When we were very young, a huge group of extended family would visit two or three times a year. Aunt Frances, Edith’s friend, was evacuated from London to Somerset twice during the Second World War and her two evacuee families would welcome them to stay locally and join them visiting us. Frances’ husband would come. He suffered from Parkinson’s Disease and became increasingly infirm as the years went on. My Grandmother and Great Uncle lived next door to us on the farm and we would all sit round a too-small dining table in their dusty dining room and eat piles and piles of sandwiches and cake. Afterwards, all the women would sit in the soft chairs in the sitting room and get out their knitting, whilst the men washed up and then Edith would get on the piano – bought for her and my mother’s shared Grandmother as a wedding present in the 1880s – and we would all sing. Songs from the war, from the East End, from the school room.
Edith was a reception class teacher from the 1940s onward and Frances was her Headmistress. They led Girl Guide troops, volunteered at animal shelters and were active church and chapel members. Frances developed an extended West Indian adopted family in later years by taking in boys who needed support in their army candidacy – the British Army paid for their tickets over, but if candidates flunked out and needed to resit after a few months, they were left swinging. Frances took in boy after boy through her church and was welcomed in to their homes by their mothers and aunts in return.
Edith had the musical gene along with most of my mother’s family. She played the accordion, anything with a keyboard and lots of wind instruments. She played in a jazz band with her brother in the 1930s and 40’s and once took my sister backstage after a concert to meet Jonny Dankworth and Cleo Lane. She would never come and stay until after Christmas because of her organ-playing commitments at the local churches and retirement homes. Her parents moved out of London to Basildon after the First World War and put up a short-term prefab house that she lived in until it more or less fell down around her ears in the late 1990s. Her nephew, who she had signed half of it over to, forced a sale and disappeared with his bit of the cash. She has been in a small bungalow with a warden for the last twenty years or so. Before that though, she kept goats and had an outside toilet that was dug out regularly and eventually used to fertilize tomatoes.
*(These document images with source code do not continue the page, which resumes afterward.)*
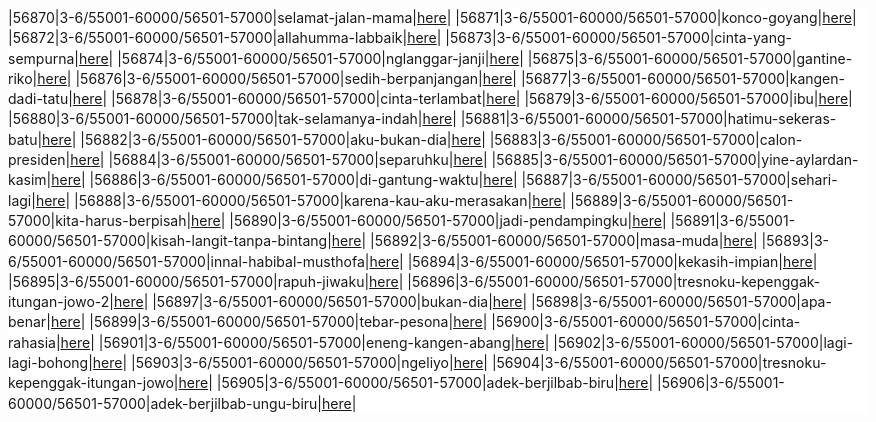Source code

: |56870|3-6/55001-60000/56501-57000|selamat-jalan-mama|[here](https://cdn.jsdelivr.net/gh/guitarchord/c3-6/55001-60000/56501-57000/selamat-jalan-mama.webp)|
|56871|3-6/55001-60000/56501-57000|konco-goyang|[here](https://cdn.jsdelivr.net/gh/guitarchord/c3-6/55001-60000/56501-57000/konco-goyang.webp)|
|56872|3-6/55001-60000/56501-57000|allahumma-labbaik|[here](https://cdn.jsdelivr.net/gh/guitarchord/c3-6/55001-60000/56501-57000/allahumma-labbaik.webp)|
|56873|3-6/55001-60000/56501-57000|cinta-yang-sempurna|[here](https://cdn.jsdelivr.net/gh/guitarchord/c3-6/55001-60000/56501-57000/cinta-yang-sempurna.webp)|
|56874|3-6/55001-60000/56501-57000|nglanggar-janji|[here](https://cdn.jsdelivr.net/gh/guitarchord/c3-6/55001-60000/56501-57000/nglanggar-janji.webp)|
|56875|3-6/55001-60000/56501-57000|gantine-riko|[here](https://cdn.jsdelivr.net/gh/guitarchord/c3-6/55001-60000/56501-57000/gantine-riko.webp)|
|56876|3-6/55001-60000/56501-57000|sedih-berpanjangan|[here](https://cdn.jsdelivr.net/gh/guitarchord/c3-6/55001-60000/56501-57000/sedih-berpanjangan.webp)|
|56877|3-6/55001-60000/56501-57000|kangen-dadi-tatu|[here](https://cdn.jsdelivr.net/gh/guitarchord/c3-6/55001-60000/56501-57000/kangen-dadi-tatu.webp)|
|56878|3-6/55001-60000/56501-57000|cinta-terlambat|[here](https://cdn.jsdelivr.net/gh/guitarchord/c3-6/55001-60000/56501-57000/cinta-terlambat.webp)|
|56879|3-6/55001-60000/56501-57000|ibu|[here](https://cdn.jsdelivr.net/gh/guitarchord/c3-6/55001-60000/56501-57000/ibu.webp)|
|56880|3-6/55001-60000/56501-57000|tak-selamanya-indah|[here](https://cdn.jsdelivr.net/gh/guitarchord/c3-6/55001-60000/56501-57000/tak-selamanya-indah.webp)|
|56881|3-6/55001-60000/56501-57000|hatimu-sekeras-batu|[here](https://cdn.jsdelivr.net/gh/guitarchord/c3-6/55001-60000/56501-57000/hatimu-sekeras-batu.webp)|
|56882|3-6/55001-60000/56501-57000|aku-bukan-dia|[here](https://cdn.jsdelivr.net/gh/guitarchord/c3-6/55001-60000/56501-57000/aku-bukan-dia.webp)|
|56883|3-6/55001-60000/56501-57000|calon-presiden|[here](https://cdn.jsdelivr.net/gh/guitarchord/c3-6/55001-60000/56501-57000/calon-presiden.webp)|
|56884|3-6/55001-60000/56501-57000|separuhku|[here](https://cdn.jsdelivr.net/gh/guitarchord/c3-6/55001-60000/56501-57000/separuhku.webp)|
|56885|3-6/55001-60000/56501-57000|yine-aylardan-kasim|[here](https://cdn.jsdelivr.net/gh/guitarchord/c3-6/55001-60000/56501-57000/yine-aylardan-kasim.webp)|
|56886|3-6/55001-60000/56501-57000|di-gantung-waktu|[here](https://cdn.jsdelivr.net/gh/guitarchord/c3-6/55001-60000/56501-57000/di-gantung-waktu.webp)|
|56887|3-6/55001-60000/56501-57000|sehari-lagi|[here](https://cdn.jsdelivr.net/gh/guitarchord/c3-6/55001-60000/56501-57000/sehari-lagi.webp)|
|56888|3-6/55001-60000/56501-57000|karena-kau-aku-merasakan|[here](https://cdn.jsdelivr.net/gh/guitarchord/c3-6/55001-60000/56501-57000/karena-kau-aku-merasakan.webp)|
|56889|3-6/55001-60000/56501-57000|kita-harus-berpisah|[here](https://cdn.jsdelivr.net/gh/guitarchord/c3-6/55001-60000/56501-57000/kita-harus-berpisah.webp)|
|56890|3-6/55001-60000/56501-57000|jadi-pendampingku|[here](https://cdn.jsdelivr.net/gh/guitarchord/c3-6/55001-60000/56501-57000/jadi-pendampingku.webp)|
|56891|3-6/55001-60000/56501-57000|kisah-langit-tanpa-bintang|[here](https://cdn.jsdelivr.net/gh/guitarchord/c3-6/55001-60000/56501-57000/kisah-langit-tanpa-bintang.webp)|
|56892|3-6/55001-60000/56501-57000|masa-muda|[here](https://cdn.jsdelivr.net/gh/guitarchord/c3-6/55001-60000/56501-57000/masa-muda.webp)|
|56893|3-6/55001-60000/56501-57000|innal-habibal-musthofa|[here](https://cdn.jsdelivr.net/gh/guitarchord/c3-6/55001-60000/56501-57000/innal-habibal-musthofa.webp)|
|56894|3-6/55001-60000/56501-57000|kekasih-impian|[here](https://cdn.jsdelivr.net/gh/guitarchord/c3-6/55001-60000/56501-57000/kekasih-impian.webp)|
|56895|3-6/55001-60000/56501-57000|rapuh-jiwaku|[here](https://cdn.jsdelivr.net/gh/guitarchord/c3-6/55001-60000/56501-57000/rapuh-jiwaku.webp)|
|56896|3-6/55001-60000/56501-57000|tresnoku-kepenggak-itungan-jowo-2|[here](https://cdn.jsdelivr.net/gh/guitarchord/c3-6/55001-60000/56501-57000/tresnoku-kepenggak-itungan-jowo-2.webp)|
|56897|3-6/55001-60000/56501-57000|bukan-dia|[here](https://cdn.jsdelivr.net/gh/guitarchord/c3-6/55001-60000/56501-57000/bukan-dia.webp)|
|56898|3-6/55001-60000/56501-57000|apa-benar|[here](https://cdn.jsdelivr.net/gh/guitarchord/c3-6/55001-60000/56501-57000/apa-benar.webp)|
|56899|3-6/55001-60000/56501-57000|tebar-pesona|[here](https://cdn.jsdelivr.net/gh/guitarchord/c3-6/55001-60000/56501-57000/tebar-pesona.webp)|
|56900|3-6/55001-60000/56501-57000|cinta-rahasia|[here](https://cdn.jsdelivr.net/gh/guitarchord/c3-6/55001-60000/56501-57000/cinta-rahasia.webp)|
|56901|3-6/55001-60000/56501-57000|eneng-kangen-abang|[here](https://cdn.jsdelivr.net/gh/guitarchord/c3-6/55001-60000/56501-57000/eneng-kangen-abang.webp)|
|56902|3-6/55001-60000/56501-57000|lagi-lagi-bohong|[here](https://cdn.jsdelivr.net/gh/guitarchord/c3-6/55001-60000/56501-57000/lagi-lagi-bohong.webp)|
|56903|3-6/55001-60000/56501-57000|ngeliyo|[here](https://cdn.jsdelivr.net/gh/guitarchord/c3-6/55001-60000/56501-57000/ngeliyo.webp)|
|56904|3-6/55001-60000/56501-57000|tresnoku-kepenggak-itungan-jowo|[here](https://cdn.jsdelivr.net/gh/guitarchord/c3-6/55001-60000/56501-57000/tresnoku-kepenggak-itungan-jowo.webp)|
|56905|3-6/55001-60000/56501-57000|adek-berjilbab-biru|[here](https://cdn.jsdelivr.net/gh/guitarchord/c3-6/55001-60000/56501-57000/adek-berjilbab-biru.webp)|
|56906|3-6/55001-60000/56501-57000|adek-berjilbab-ungu-biru|[here](https://cdn.jsdelivr.net/gh/guitarchord/c3-6/55001-60000/56501-57000/adek-berjilbab-ungu-biru.webp)|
I used to visit her for a week or two in the summers of my early teens and she would take me up the lane to visit her friend who was a reptile keeper at London Zoo and had a huge collection of snakes and spiders.
I am already grieving and she hasn’t drawn her final breath yet. Her passing will be the severing of one of the final threads to my Great Grandmother’s extended East End family. My mother will be the only one left who remembers the house on Rosalind Road, that no longer exists; it was bombed so badly the area was redeveloped after the war ended in 1945. Who remembers the soil toilet and the tomatoes. Who can talk about the caravan that Edith’s guests could sleep in and the way that her brother and my mother’s parents would go to Clacton On Sea on their motorbikes and take pleasure flights with Amy Johnson.
I am mourning the passing of a history I cannot remember as well as the stalwart, kind, decent, loving, joyful person that she was and who I will keep folded in my memories to pass on to my children.
Let this stand here, so you can remember her too.